Groundhog Day
Shadow dept.
The Groundhog Day thing has gotten completely out of hand.
When I first heard about it, in first or second grade, I immediately found it suspicious.
“If the Groundhog sees his shadow,” they told us, “He is scared, and runs back in his hole, and we get 6 more weeks of winter.”
If you live in California, or Florida, or Bermuda or whatever, six more weeks of winter is not a big deal. You keep lounging by the pool, and playing croquet outdoors, or surfing and the like.
But in Iowa, or Buffalo, six more weeks of winter is a very big deal.
And so at the age of six or seven, I raised my hand in class and asked the question that was burning inside me:
“If the groundhog sees his shadow, doesn’t that mean the sun’s out? Shouldn’t that portend an earlier end to winter?”
I may not have used the word “portend,” although I might have, and it might be a clue as to why I had few friends. But in any case. You get the idea.

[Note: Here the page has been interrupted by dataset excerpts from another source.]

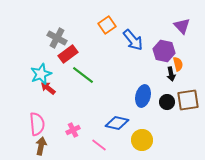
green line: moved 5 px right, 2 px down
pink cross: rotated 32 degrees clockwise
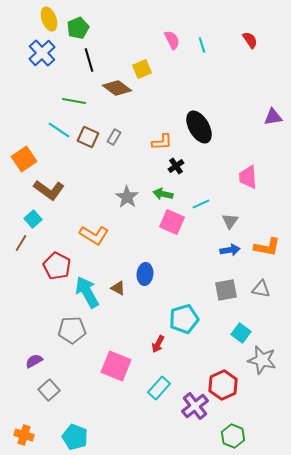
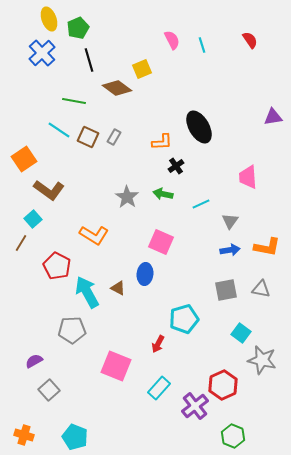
pink square at (172, 222): moved 11 px left, 20 px down
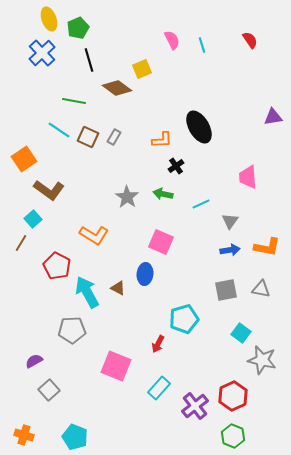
orange L-shape at (162, 142): moved 2 px up
red hexagon at (223, 385): moved 10 px right, 11 px down
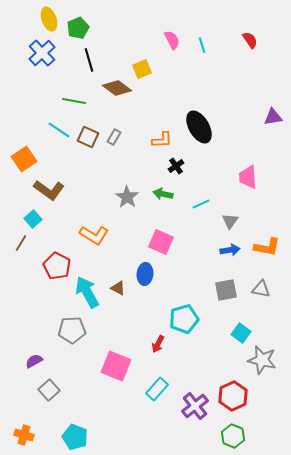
cyan rectangle at (159, 388): moved 2 px left, 1 px down
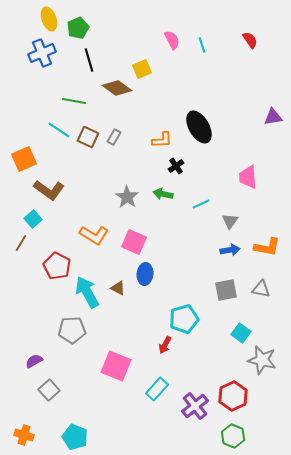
blue cross at (42, 53): rotated 20 degrees clockwise
orange square at (24, 159): rotated 10 degrees clockwise
pink square at (161, 242): moved 27 px left
red arrow at (158, 344): moved 7 px right, 1 px down
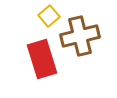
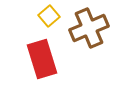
brown cross: moved 9 px right, 8 px up; rotated 9 degrees counterclockwise
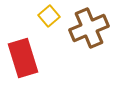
red rectangle: moved 19 px left, 1 px up
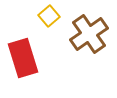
brown cross: moved 6 px down; rotated 12 degrees counterclockwise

I do not recall ever receiving a dignified answer. I believe there were chuckles, from both the teacher and my fellow students, and we moved on. The curriculum continued. My point was not addressed.
I may have asked the question again, in another class, in another year. I’m not sure. The thing with Groundhog Day is it only comes once every 365 days. Unlike the famous Bill Murray film that everyone knows, and everyone loves, and everyone watches every year, the way we actually experience Groundhog Day is that it comes and it goes. Other than on the Day itself, we don’t think about it much.
The basic fallacy of Groundhog Day, then, only barely flits across our consciousness, and we are on to other things. The Super Bowl. Valentine’s Day. President’s Day. In Britain they have Yorkshire Pudding Day on Feb. 1, which must really complicate things.
I believe we’re simply too busy to deal with the fact that the Groundhog seeing his shadow ought to signify an end to winter, rather than prolonged cold and snow.
Groundhog. With shadow. Not scared.
In the US, Groundhog Day dates back to 1887, at Gobbler’s Knob, a hill in Punxsutawney, PA. It stems from German folklore about Candlemas Day, and the idea that hibernating animals like hedgehogs could predict the weather.
Customs like these might be a stronger argument against immigration than anything we’ve currently got going.
So the Germans believed hedgehogs could predict the weather, and now we are stuck with groundhogs, and somehow because of that we have to endure longer winters.
If I ever gain serious power, where I can decree the color of the uniforms of postal workers, and what holidays we celebrate and the like, you can bet we will have some serious changes with Groundhog Day.
For one thing, if the Groundhog sees his shadow, it means it’s sunny.
And he’s likely to want to stay outside. And dig about. And forage a little.
And clearly, spring is on its way.


‘I may not have used the word “portend,” although I might have, and it might be a clue as to why I had few friends.’
This may be the most relatable of the many things you have written.
I would have been your friend. We could have been weird kids who used big words and overanalyzed things to our teachers’ dismay together. It would have been a lot of fun. Or at least less lonely.
it never made sense to me either, and I had the SAME thought about the SUN -- I'm sure I never got an answer but it didn't even really register because: ask a question was the main thing I did and everyone was SO over it that my aunt & grandmother went in on an encyclopedia set for me when I was eight so that everyone could just say LOOK it UP.